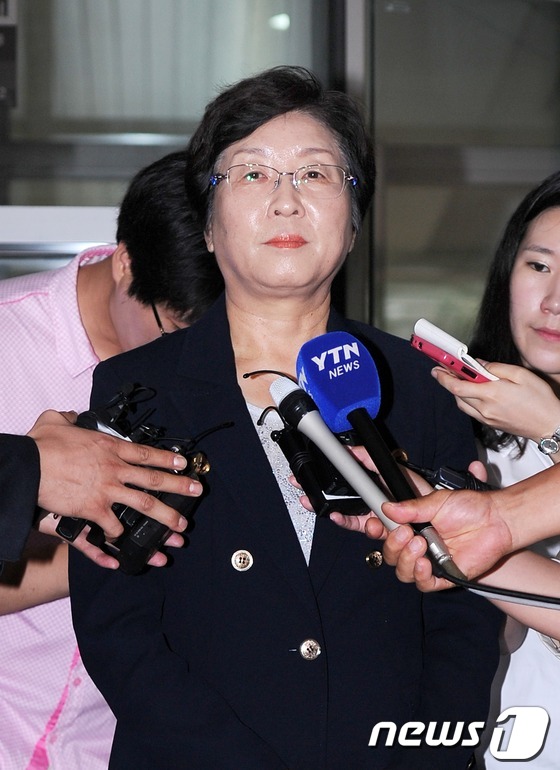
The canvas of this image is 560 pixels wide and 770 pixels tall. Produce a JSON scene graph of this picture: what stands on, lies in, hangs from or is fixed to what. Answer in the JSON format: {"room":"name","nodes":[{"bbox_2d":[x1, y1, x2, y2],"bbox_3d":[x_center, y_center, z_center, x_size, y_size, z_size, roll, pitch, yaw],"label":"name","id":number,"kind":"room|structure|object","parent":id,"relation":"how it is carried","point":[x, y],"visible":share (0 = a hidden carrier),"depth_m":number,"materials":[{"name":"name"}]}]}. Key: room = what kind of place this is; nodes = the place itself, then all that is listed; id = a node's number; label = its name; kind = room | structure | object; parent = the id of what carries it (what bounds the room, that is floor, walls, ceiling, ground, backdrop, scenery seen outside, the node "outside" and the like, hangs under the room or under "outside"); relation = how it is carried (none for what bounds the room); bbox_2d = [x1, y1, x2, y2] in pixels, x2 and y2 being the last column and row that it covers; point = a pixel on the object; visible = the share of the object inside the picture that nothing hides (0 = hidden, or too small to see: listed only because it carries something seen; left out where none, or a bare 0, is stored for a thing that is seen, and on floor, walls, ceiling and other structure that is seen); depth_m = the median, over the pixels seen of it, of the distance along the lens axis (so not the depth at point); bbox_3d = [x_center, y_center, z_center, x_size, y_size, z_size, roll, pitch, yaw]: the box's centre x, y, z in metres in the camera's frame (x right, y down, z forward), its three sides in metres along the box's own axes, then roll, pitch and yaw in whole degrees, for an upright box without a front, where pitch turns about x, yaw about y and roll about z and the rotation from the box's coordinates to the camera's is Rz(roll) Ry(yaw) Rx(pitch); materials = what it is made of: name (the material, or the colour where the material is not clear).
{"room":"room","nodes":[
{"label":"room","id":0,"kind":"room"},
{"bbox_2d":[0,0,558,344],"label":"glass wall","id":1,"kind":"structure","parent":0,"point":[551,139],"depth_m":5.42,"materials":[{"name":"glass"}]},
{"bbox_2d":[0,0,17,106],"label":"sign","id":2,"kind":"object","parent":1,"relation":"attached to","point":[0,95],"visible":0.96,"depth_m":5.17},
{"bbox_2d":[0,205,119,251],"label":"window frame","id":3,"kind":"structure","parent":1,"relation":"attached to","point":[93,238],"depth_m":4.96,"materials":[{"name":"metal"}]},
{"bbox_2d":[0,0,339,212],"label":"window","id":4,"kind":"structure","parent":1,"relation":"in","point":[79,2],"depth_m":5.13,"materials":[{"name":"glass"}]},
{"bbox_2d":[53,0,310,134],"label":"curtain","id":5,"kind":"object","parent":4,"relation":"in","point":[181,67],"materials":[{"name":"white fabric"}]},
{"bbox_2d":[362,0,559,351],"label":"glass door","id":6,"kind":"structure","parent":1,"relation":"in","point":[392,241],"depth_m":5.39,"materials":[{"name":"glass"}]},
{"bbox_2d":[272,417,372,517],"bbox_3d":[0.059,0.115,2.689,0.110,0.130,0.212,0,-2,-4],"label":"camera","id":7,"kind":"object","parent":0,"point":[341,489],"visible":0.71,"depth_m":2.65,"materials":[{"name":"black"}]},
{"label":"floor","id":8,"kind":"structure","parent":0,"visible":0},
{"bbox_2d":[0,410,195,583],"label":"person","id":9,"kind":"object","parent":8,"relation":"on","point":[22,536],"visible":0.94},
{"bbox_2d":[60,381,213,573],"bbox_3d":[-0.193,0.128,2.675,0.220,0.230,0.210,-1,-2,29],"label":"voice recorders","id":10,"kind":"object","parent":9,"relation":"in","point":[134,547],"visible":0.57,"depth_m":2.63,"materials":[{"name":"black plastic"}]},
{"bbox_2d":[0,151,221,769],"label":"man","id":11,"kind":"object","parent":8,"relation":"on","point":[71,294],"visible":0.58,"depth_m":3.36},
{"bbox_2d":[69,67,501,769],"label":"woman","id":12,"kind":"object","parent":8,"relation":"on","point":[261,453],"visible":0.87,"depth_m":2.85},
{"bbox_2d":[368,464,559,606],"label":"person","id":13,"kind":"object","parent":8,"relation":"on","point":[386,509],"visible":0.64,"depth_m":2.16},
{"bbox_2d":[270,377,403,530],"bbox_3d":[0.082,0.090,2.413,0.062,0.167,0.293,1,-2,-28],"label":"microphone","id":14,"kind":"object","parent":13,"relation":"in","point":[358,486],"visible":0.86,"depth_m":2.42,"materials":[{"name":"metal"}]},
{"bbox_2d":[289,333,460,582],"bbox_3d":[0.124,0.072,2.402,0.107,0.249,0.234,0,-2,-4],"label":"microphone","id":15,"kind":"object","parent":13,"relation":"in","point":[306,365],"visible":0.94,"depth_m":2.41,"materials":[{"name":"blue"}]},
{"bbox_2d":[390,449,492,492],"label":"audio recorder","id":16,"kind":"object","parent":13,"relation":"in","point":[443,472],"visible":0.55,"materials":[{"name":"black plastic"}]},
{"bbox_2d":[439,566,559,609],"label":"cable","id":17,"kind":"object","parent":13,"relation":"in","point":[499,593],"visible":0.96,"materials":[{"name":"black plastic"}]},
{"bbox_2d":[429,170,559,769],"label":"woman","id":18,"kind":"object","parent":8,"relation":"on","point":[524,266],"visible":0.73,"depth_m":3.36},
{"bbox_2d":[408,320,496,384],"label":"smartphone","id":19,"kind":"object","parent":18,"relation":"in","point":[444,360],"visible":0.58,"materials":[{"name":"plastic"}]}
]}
━━━━━━
If pictures appear in the data, omit them and copy all other parts exactly.

> _Written response_
The canvas of this image is 560 pixels wide and 770 pixels tall. Produce a JSON scene graph of this picture: what stands on, lies in, hangs from or is fixed to what. Answer in the JSON format: {"room":"name","nodes":[{"bbox_2d":[x1, y1, x2, y2],"bbox_3d":[x_center, y_center, z_center, x_size, y_size, z_size, roll, pitch, yaw],"label":"name","id":number,"kind":"room|structure|object","parent":id,"relation":"how it is carried","point":[x, y],"visible":share (0 = a hidden carrier),"depth_m":number,"materials":[{"name":"name"}]}]}. Key: room = what kind of place this is; nodes = the place itself, then all that is listed; id = a node's number; label = its name; kind = room | structure | object; parent = the id of what carries it (what bounds the room, that is floor, walls, ceiling, ground, backdrop, scenery seen outside, the node "outside" and the like, hangs under the room or under "outside"); relation = how it is carried (none for what bounds the room); bbox_2d = [x1, y1, x2, y2] in pixels, x2 and y2 being the last column and row that it covers; point = a pixel on the object; visible = the share of the object inside the picture that nothing hides (0 = hidden, or too small to see: listed only because it carries something seen; left out where none, or a bare 0, is stored for a thing that is seen, and on floor, walls, ceiling and other structure that is seen); depth_m = the median, over the pixels seen of it, of the distance along the lens axis (so not the depth at point); bbox_3d = [x_center, y_center, z_center, x_size, y_size, z_size, roll, pitch, yaw]: the box's centre x, y, z in metres in the camera's frame (x right, y down, z forward), its three sides in metres along the box's own axes, then roll, pitch and yaw in whole degrees, for an upright box without a front, where pitch turns about x, yaw about y and roll about z and the rotation from the box's coordinates to the camera's is Rz(roll) Ry(yaw) Rx(pitch); materials = what it is made of: name (the material, or the colour where the material is not clear).
{"room":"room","nodes":[
{"label":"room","id":0,"kind":"room"},
{"bbox_2d":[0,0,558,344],"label":"glass wall","id":1,"kind":"structure","parent":0,"point":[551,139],"depth_m":5.42,"materials":[{"name":"glass"}]},
{"bbox_2d":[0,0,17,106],"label":"sign","id":2,"kind":"object","parent":1,"relation":"attached to","point":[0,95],"visible":0.96,"depth_m":5.17},
{"bbox_2d":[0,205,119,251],"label":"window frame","id":3,"kind":"structure","parent":1,"relation":"attached to","point":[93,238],"depth_m":4.96,"materials":[{"name":"metal"}]},
{"bbox_2d":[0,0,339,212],"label":"window","id":4,"kind":"structure","parent":1,"relation":"in","point":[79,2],"depth_m":5.13,"materials":[{"name":"glass"}]},
{"bbox_2d":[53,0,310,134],"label":"curtain","id":5,"kind":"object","parent":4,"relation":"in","point":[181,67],"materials":[{"name":"white fabric"}]},
{"bbox_2d":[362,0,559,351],"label":"glass door","id":6,"kind":"structure","parent":1,"relation":"in","point":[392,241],"depth_m":5.39,"materials":[{"name":"glass"}]},
{"bbox_2d":[272,417,372,517],"bbox_3d":[0.059,0.115,2.689,0.110,0.130,0.212,0,-2,-4],"label":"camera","id":7,"kind":"object","parent":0,"point":[341,489],"visible":0.71,"depth_m":2.65,"materials":[{"name":"black"}]},
{"label":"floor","id":8,"kind":"structure","parent":0,"visible":0},
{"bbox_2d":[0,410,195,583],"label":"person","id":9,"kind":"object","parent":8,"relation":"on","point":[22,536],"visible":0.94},
{"bbox_2d":[60,381,213,573],"bbox_3d":[-0.193,0.128,2.675,0.220,0.230,0.210,-1,-2,29],"label":"voice recorders","id":10,"kind":"object","parent":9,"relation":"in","point":[134,547],"visible":0.57,"depth_m":2.63,"materials":[{"name":"black plastic"}]},
{"bbox_2d":[0,151,221,769],"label":"man","id":11,"kind":"object","parent":8,"relation":"on","point":[71,294],"visible":0.58,"depth_m":3.36},
{"bbox_2d":[69,67,501,769],"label":"woman","id":12,"kind":"object","parent":8,"relation":"on","point":[261,453],"visible":0.87,"depth_m":2.85},
{"bbox_2d":[368,464,559,606],"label":"person","id":13,"kind":"object","parent":8,"relation":"on","point":[386,509],"visible":0.64,"depth_m":2.16},
{"bbox_2d":[270,377,403,530],"bbox_3d":[0.082,0.090,2.413,0.062,0.167,0.293,1,-2,-28],"label":"microphone","id":14,"kind":"object","parent":13,"relation":"in","point":[358,486],"visible":0.86,"depth_m":2.42,"materials":[{"name":"metal"}]},
{"bbox_2d":[289,333,460,582],"bbox_3d":[0.124,0.072,2.402,0.107,0.249,0.234,0,-2,-4],"label":"microphone","id":15,"kind":"object","parent":13,"relation":"in","point":[306,365],"visible":0.94,"depth_m":2.41,"materials":[{"name":"blue"}]},
{"bbox_2d":[390,449,492,492],"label":"audio recorder","id":16,"kind":"object","parent":13,"relation":"in","point":[443,472],"visible":0.55,"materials":[{"name":"black plastic"}]},
{"bbox_2d":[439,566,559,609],"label":"cable","id":17,"kind":"object","parent":13,"relation":"in","point":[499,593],"visible":0.96,"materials":[{"name":"black plastic"}]},
{"bbox_2d":[429,170,559,769],"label":"woman","id":18,"kind":"object","parent":8,"relation":"on","point":[524,266],"visible":0.73,"depth_m":3.36},
{"bbox_2d":[408,320,496,384],"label":"smartphone","id":19,"kind":"object","parent":18,"relation":"in","point":[444,360],"visible":0.58,"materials":[{"name":"plastic"}]}
]}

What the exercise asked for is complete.